Hosting your Static Site with Amazon S3

If you followed the previous post about getting started with Pelican, you should have a Pelican website up and running on your local machine. This is where a lot of web development tutorials stop and that has always frustrated me. There are a million and one places to learn how to code online but just because you learned how to write a for-loop doesn’t mean you can actually make anything.  This post is meant to help bridge the gap between “starting a web project” and starting a web project on the actual web.

The goal of this post is to get your collection of HTML files that you’ve built using  pelican content uploaded to Amazon S3 so that everybody can access your site on the web!

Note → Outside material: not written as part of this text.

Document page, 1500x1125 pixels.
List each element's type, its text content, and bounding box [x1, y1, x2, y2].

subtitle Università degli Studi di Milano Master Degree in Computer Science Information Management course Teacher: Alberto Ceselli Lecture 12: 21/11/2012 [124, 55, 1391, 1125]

This is the Amazon S3 Console. We’ll get to this soon…

Why host on Amazon S3?

In the last post, I discussed why I chose to build a static site with Pelican and there was a similar set of considerations why I chose to host this project on S3. I will address the main two:

Why not Github Pages?

Github Pages is, of course, awesome. There is no easier way to host a static site on the web and best of all it’s free. So why didn’t I choose the path of least resistance? The answer is configurability and server access logs. GitHub Pages definitely favor simplicity over configurability, and as a result, don’t give you many options for tweaking your site. That’s great for most but not for exploring the technical side of SEO where logs are really important.

Why not Netlify?

Netlify is also very cool. Like GitHub Pages, Netlify allows you to deploy sites from GitHub. It also strikes a good balance between simplicity and configurability—leaning more to the configurable side than GitHub Pages. It also has a host of very cool features, many of which are available for free. If I were just doing this as an ordinary web project, I probably would have chosen Netlify, but because this is meant to introduce more of the bare metal concepts, AWS wins out.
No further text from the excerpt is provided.